In a world of too little beauty, a beauty that is finely crafted, intelligent and unflinching is something to cherish. I shall cherish having seen these. 



Pondering the exhibition catalogue over a glass of wine.

Sunday 5 September 2010

Deckchairs in September


More seasonality. No longer lounged in, stacked but not yet stored away, lifted by the wind and caught by the sun, they pass through a brief stage of existing purely as strange, but strangely satisfying, aesthetic objects.

Friday 3 September 2010

Retro



The end of summer, end of long, light days - not end of too much else for this has been a gloomy summer, but it does have its own unmistakeable atmosphere. The low sunshine through trees whose leaves begin to curl. A certain febrile resonance in the air of busy streets and corridors as colleagues hurry back from summer diversions elsewhere. Fiercely deadline-ridden conversations as the new academic year looms just three weeks away. An ending is always a beginning, but this ending and beginning that comes around relentlessly every year cannot but evoke all the preceding years marked by the same rhythm. So these photos taken in the park the other day blur into past images, trees of past late summers, repetitions going back and back in time. Retro season.

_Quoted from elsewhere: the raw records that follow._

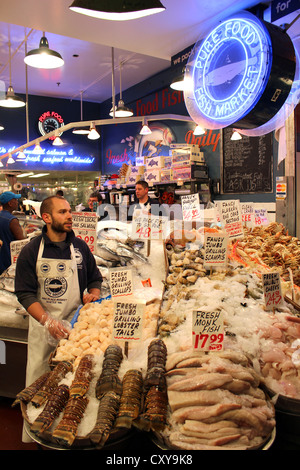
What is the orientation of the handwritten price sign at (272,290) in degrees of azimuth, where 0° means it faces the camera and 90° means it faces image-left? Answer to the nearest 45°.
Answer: approximately 0°

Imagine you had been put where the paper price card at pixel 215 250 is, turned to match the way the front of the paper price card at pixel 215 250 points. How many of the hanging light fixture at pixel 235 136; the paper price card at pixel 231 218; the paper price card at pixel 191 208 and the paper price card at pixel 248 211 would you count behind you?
4

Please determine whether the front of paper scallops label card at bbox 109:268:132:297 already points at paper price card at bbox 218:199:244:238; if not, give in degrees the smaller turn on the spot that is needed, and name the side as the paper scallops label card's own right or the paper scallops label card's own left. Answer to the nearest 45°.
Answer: approximately 135° to the paper scallops label card's own left

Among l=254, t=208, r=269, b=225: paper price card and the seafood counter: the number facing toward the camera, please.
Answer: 2

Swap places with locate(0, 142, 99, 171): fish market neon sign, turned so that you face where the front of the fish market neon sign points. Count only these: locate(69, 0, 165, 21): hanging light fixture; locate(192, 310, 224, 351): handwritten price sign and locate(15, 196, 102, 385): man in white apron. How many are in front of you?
3
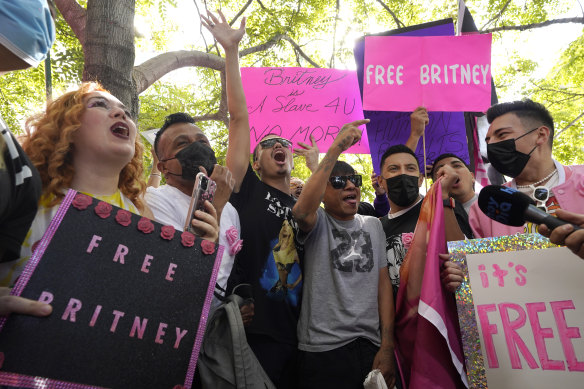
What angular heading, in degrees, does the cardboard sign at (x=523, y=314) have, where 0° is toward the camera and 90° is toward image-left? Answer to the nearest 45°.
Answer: approximately 0°

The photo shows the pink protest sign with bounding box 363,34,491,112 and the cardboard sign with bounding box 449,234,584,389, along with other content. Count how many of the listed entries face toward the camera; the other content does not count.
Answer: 2

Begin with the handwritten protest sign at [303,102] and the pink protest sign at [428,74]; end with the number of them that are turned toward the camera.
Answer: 2

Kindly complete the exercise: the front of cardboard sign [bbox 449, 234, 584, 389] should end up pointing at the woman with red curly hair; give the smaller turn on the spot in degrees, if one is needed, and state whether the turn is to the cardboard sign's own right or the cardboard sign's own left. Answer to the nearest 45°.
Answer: approximately 45° to the cardboard sign's own right

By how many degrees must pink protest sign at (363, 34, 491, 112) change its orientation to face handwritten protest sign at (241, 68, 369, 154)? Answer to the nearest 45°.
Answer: approximately 90° to its right

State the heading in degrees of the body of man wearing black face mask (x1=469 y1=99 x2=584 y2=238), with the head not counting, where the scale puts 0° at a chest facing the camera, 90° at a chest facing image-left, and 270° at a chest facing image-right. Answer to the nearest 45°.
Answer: approximately 45°

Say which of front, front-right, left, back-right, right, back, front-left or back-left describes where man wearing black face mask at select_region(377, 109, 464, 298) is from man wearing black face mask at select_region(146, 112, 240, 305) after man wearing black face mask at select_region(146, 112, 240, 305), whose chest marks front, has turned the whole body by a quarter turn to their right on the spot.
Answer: back-left

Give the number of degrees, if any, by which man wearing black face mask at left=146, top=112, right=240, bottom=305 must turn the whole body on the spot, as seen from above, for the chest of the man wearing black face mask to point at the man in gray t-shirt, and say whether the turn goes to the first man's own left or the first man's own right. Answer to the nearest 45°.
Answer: approximately 45° to the first man's own left
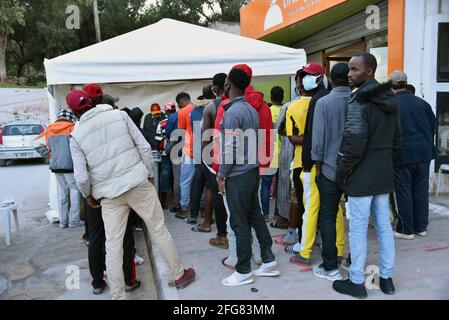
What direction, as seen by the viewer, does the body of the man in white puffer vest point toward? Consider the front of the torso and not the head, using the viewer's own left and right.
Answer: facing away from the viewer

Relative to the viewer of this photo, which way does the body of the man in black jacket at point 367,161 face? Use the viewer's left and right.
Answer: facing away from the viewer and to the left of the viewer

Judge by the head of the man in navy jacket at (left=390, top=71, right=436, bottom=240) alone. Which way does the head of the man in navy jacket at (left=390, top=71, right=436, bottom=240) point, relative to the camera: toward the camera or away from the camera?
away from the camera

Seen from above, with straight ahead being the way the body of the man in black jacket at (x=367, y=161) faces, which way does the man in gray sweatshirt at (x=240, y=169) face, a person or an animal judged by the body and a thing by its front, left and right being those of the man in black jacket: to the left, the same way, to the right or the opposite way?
the same way

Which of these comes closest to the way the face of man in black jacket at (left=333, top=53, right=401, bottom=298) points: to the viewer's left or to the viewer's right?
to the viewer's left

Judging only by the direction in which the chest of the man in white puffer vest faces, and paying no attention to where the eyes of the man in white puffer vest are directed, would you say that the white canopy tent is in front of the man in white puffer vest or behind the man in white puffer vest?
in front

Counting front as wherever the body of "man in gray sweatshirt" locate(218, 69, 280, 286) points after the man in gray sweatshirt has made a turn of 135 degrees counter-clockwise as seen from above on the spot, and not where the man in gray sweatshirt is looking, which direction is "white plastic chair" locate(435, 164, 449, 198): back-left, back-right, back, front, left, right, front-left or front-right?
back-left

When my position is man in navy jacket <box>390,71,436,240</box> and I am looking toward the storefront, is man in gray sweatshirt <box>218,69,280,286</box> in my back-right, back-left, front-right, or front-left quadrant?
back-left

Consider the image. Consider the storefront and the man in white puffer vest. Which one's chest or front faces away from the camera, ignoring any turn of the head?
the man in white puffer vest
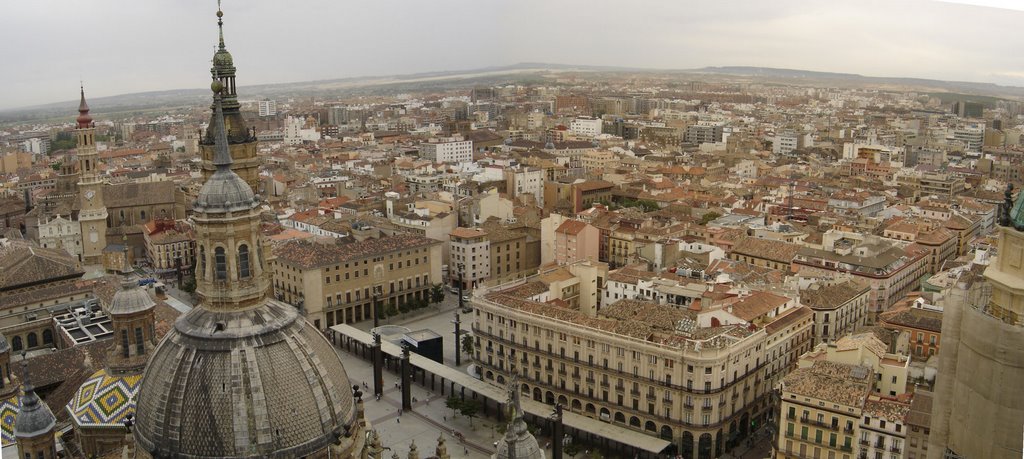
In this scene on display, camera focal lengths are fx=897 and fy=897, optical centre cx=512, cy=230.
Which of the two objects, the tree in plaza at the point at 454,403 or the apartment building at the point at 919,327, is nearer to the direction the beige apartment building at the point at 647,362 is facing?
the tree in plaza

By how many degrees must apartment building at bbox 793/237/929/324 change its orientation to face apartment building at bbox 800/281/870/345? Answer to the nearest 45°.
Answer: approximately 45° to its right

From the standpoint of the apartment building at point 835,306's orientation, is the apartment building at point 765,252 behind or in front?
behind

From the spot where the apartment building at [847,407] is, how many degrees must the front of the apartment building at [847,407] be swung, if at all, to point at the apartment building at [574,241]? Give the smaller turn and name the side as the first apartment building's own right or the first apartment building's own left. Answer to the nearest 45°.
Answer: approximately 135° to the first apartment building's own right

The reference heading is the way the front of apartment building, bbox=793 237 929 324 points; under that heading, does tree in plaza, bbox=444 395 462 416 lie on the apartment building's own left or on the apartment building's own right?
on the apartment building's own right

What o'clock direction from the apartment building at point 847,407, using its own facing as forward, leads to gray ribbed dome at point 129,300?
The gray ribbed dome is roughly at 2 o'clock from the apartment building.

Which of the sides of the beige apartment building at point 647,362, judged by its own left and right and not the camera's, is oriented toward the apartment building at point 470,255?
right

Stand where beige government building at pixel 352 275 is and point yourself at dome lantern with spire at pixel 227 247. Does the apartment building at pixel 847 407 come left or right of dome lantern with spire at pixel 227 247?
left

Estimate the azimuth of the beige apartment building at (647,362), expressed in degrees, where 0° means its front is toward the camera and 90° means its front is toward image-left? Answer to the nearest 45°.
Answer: approximately 45°

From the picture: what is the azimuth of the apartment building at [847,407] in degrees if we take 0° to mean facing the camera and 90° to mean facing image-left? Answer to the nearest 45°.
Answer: approximately 0°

Lots more retro photos on Picasa (best viewed as Slideshow - you can adjust the interval down to just one second).

Thursday 2 September 2010

Wednesday 1 September 2010

Lines


Last day of August: the hovering figures outlined against the low, bright light of Summer's end and the eerie glow of tunnels, projected on the pavement, glimpsed through smeared and dusty glass, have a fragile, temporary quality.